Milliyetçiliğin hiçbir yaraya merhem olmadığını bilen, nerede bir mafya babası, nerede bir uyuşturucu satıcısı varsa neredeyse hepsinin milliyetçiliğin arkasına sığındığının farkında olan yazarlardır.
Kimi liberal kimi enternasyonalisttir.
Şimdi Atatürk'ten ve ilkelerinden bahsedenler olacaktır. Atatürk " bir gün benim sözlerim bilimle çelişirse bilimi seçin" demiştir. Devletçilik nasıl 21 yy gerçeklerine aykırıysa milliyetçilik de aynı şekilde aykırıdır. Küreselleşen dünya'da milliyetçilik çökmüş ve denizin dibini boylaması gereken bir ideolojidir.

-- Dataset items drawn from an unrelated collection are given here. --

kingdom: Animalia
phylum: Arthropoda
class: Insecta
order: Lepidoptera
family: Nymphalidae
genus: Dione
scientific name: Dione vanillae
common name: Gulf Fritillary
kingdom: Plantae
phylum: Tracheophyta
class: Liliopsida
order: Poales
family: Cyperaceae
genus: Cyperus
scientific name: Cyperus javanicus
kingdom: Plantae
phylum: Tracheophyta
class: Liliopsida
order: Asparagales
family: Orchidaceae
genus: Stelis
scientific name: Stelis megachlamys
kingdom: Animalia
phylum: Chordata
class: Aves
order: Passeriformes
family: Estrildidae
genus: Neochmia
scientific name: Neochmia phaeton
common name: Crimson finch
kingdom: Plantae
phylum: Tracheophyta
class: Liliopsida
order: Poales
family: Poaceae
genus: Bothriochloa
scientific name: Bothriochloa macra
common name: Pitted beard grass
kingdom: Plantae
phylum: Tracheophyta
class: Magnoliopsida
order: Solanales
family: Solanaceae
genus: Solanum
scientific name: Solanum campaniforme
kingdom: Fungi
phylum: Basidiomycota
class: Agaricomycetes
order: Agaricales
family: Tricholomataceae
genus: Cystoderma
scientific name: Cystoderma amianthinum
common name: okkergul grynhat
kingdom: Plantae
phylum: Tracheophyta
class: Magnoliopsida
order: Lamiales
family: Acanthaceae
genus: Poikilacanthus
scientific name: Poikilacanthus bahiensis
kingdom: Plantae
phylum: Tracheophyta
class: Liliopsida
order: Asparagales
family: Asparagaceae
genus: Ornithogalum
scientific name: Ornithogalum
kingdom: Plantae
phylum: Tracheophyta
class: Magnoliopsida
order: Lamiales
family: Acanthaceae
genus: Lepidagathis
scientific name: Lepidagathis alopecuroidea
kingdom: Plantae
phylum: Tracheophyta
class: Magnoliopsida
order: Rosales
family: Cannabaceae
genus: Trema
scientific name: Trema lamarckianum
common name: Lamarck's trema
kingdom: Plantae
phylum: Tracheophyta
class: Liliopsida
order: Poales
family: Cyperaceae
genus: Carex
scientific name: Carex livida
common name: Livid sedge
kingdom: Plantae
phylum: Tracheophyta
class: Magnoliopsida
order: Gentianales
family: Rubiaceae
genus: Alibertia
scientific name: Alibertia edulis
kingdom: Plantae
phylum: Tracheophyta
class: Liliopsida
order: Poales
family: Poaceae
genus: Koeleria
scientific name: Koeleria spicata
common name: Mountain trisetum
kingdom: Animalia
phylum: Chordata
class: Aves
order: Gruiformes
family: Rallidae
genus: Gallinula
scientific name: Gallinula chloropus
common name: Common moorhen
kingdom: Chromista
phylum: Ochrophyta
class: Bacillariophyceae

Erdoğan'a muhalifim ama Türkiye cumhuriyeti başbakanı olarak asrın lafını o söylemiştir.
" biz Bütün milliyetçilikleri ayaklarımızın altına almış bir iktidarız."
Dünyanın mevcut haline bakınca akıl ve bilimle çelişen hala Komünizm, Liberalizm gibi siktiriboktan zamazingolardır. Zira ikisinin de koca koca ülkeleri ne hale düşürdüğünü gördük.
Mevcut düzende hala Milliyetçilik/Ulusculuk fikrine alternatif çıkmadı. Küreselcilik cortlayalı çok oluyor. Bir de bu solcu-liberaller Atatürkü sözünü evirip çeviriyor. Atatürk onu Bilim-ilim ve Dincilik çerçevesinde söylüyor. Atatürk Türk-islam sentezcisi dayı olmadığı gibi Kadıköy-Cihangir solcusu hiç değildir. Yoksa temel fikirleri Ziya Gökalp ve Namık Kemal gibi isimlerden esinlenen bir önderden söz ediyoruz.
doğal bir güdü olan milliyetçiliğin yok olma hayalini kurup duran zavallılardır. milliyetçilik adı üstüne milletlerden beslenir. milletler var oldukça milliyetçilik de var olacaktır. dünyada sağ yükseliyor.
komünizm, dincilik gibi zırva ideolojilere takılanlar, milliyetçiliğe akıl dışı diyor ya çok gülüyorum. zira ne komünist ne de dinci bir ülkenin burnu bir türlü boktan çıkmamakta.
fransız devrimiyle milliyetçilik akımı yükselmese şu an milletler hala sömürülüyor olurdu. benliklerini kaybederlerdi. yükselmek için bir motivasyonları olmazdı.
anti milliyetçilik demek ben yok olmak istiyorum demektir. milliyetçilik her millet için bir zorunluluktur aslında.